■ **Given passage**

In Azure, there are a number of ways resources can communicate over a private path. Different services support different methods of securing private connectivity and their differences can have important security implications.
Cloud services strive to abstract as much low level complication as possible from the customer. After all, the cloud modus operandi is in reducing adminsitrative overhead and decreasing lead time for implementing solutions. In this abstraction, we lose important information about how traffic flows, what services can connect to, and what theyp cannot.
When talking to other engineers in my industry, I've started to notice a trend that this abstraction has resulted in a number of misconceptions about what makes a connection private and in what way different Azure methods serve the security or compliance goals a company may have.
In this article, I'm going to be exploring the different ways Azure implements private connectivity, how those methods compare and contrast, and the pitfalls associated with misunderstanding them.
What this article is not is a comprehensive resource on this subject. My goal is to provide intuitive and real-world examples for how these features work, what they provide, and what they do not. There are many other resources which cover more depth. An excellent reference is this repository which I may make reference to from time to time.
Each of these subjects honestly deserve a full post about them, which I may do in the future.
Overview
First, we should establish what we're talking about when we say "private networking" here.
In Azure, most resources you provision will, by default, accept connections from any source (knows as "public"), and will be able to reach any location on the Internet. This is common within public cloud providers. Cloud providers have a vested interest in their services working "by default" and in that way, a default configuration for a resource allowing all connectivity makes sense.

■ **Dataset content**
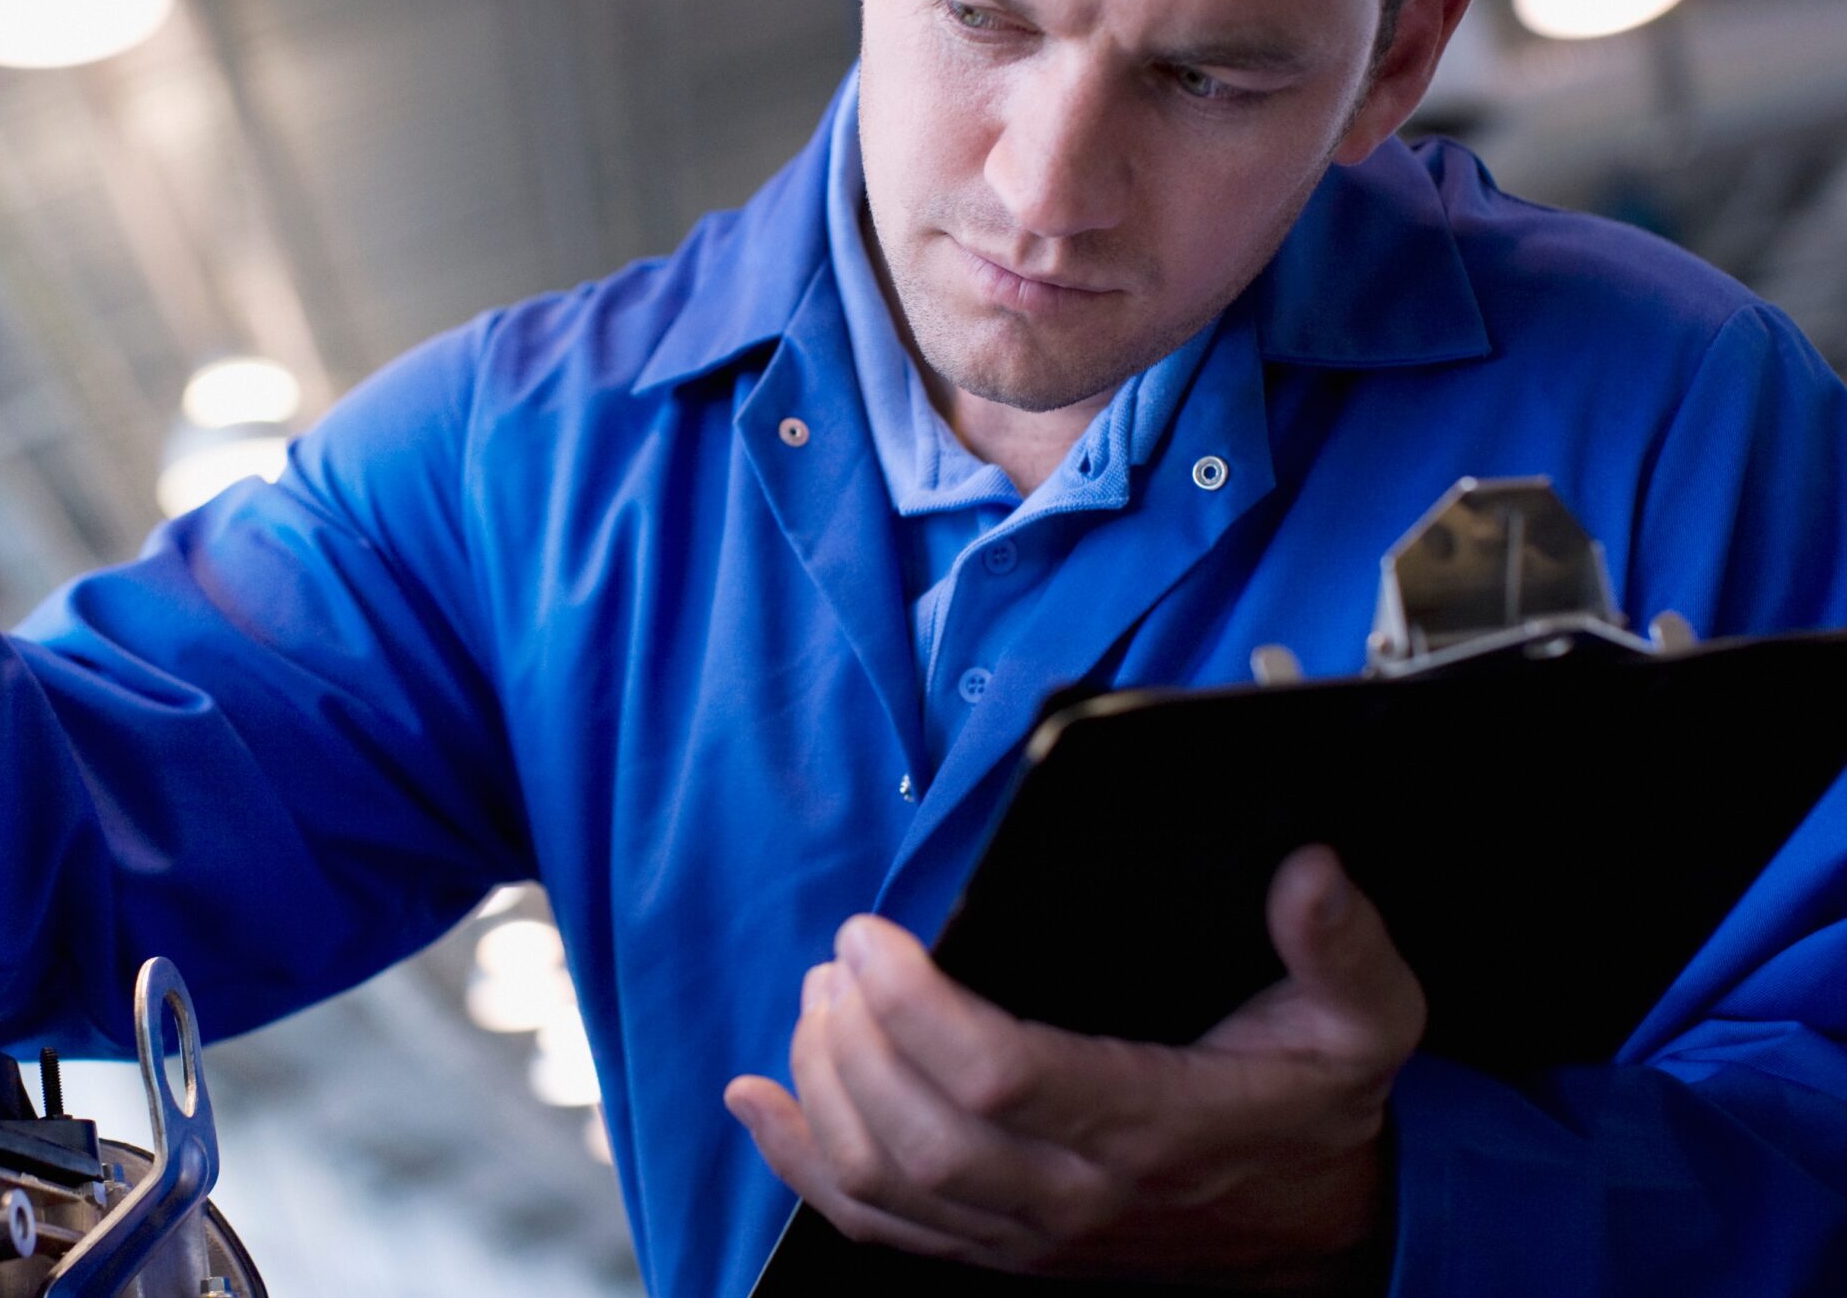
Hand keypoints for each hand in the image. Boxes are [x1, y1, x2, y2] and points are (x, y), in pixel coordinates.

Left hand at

■ **Study questions**
• A. List the three things the author says the Azure private connectivity article will explore.
• B. Continue the article on Azure private connectivity from the point where it stops.

■ **Responses by task**
• A.
- The different ways Azure implements private connectivity
- How those methods compare and contrast
- The pitfalls associated with misunderstanding them

• B.
When we want to close off that public accessibility and start securing the traffic, the first tool we will reach for is a Virtual Network (VNet). For some resources, like a Virtual Machine, this relationship is very obvious. For others though, the interaction between this VNet and the service can be more nuanced. There are many different methods for how an Azure resource can interface with this private network.
What are the different private networking methods?
Azure describes a set of four methods of virtual network integration for Azure services:
- Dedicated service deployment
- Private connectivity
- Service endpoint integration
- Network access control
However, for the purposes here, I'm going to adjust this list slightly.
- VNet Injection
- Service Endpoints
- Private Endpoints
I'm going to skip what Microsoft describes as "Network access control" here, as service tags and allowing connectivity/routing to public Azure services through NSGs isn't what I want to focus on here.
VNet Refresher
Before we dive into injection and endpoints, let's quickly review VNets and Subnets.
In this example VNet, we have an address space of 192.168.1.0/24, and two subnets (192.168.1.0/27, 192.168.1.32/27)
The default routing table for this VNet would look something like this.
I am intentionally leaving some nuance out of here to avoid cluttering. There are other routes in this list by default, but they do not matter for our work here.
| Destination | Next Hop |
|---|---|
| 192.168.1.0/24 | Virtual Network |
| 0.0.0.0/0 | Internet |
If you peer a second VNet to this one, additional routes will be added to this routing table for each subnet in the peered VNet. As well, more complicated setups can have routes to vWAN Hubs or ExpressRoute. For now, we'll focus on simply the above VNet.
Services in a VNet
Every VNet includes some behind-the-scenes services. Some of these are important as we go along.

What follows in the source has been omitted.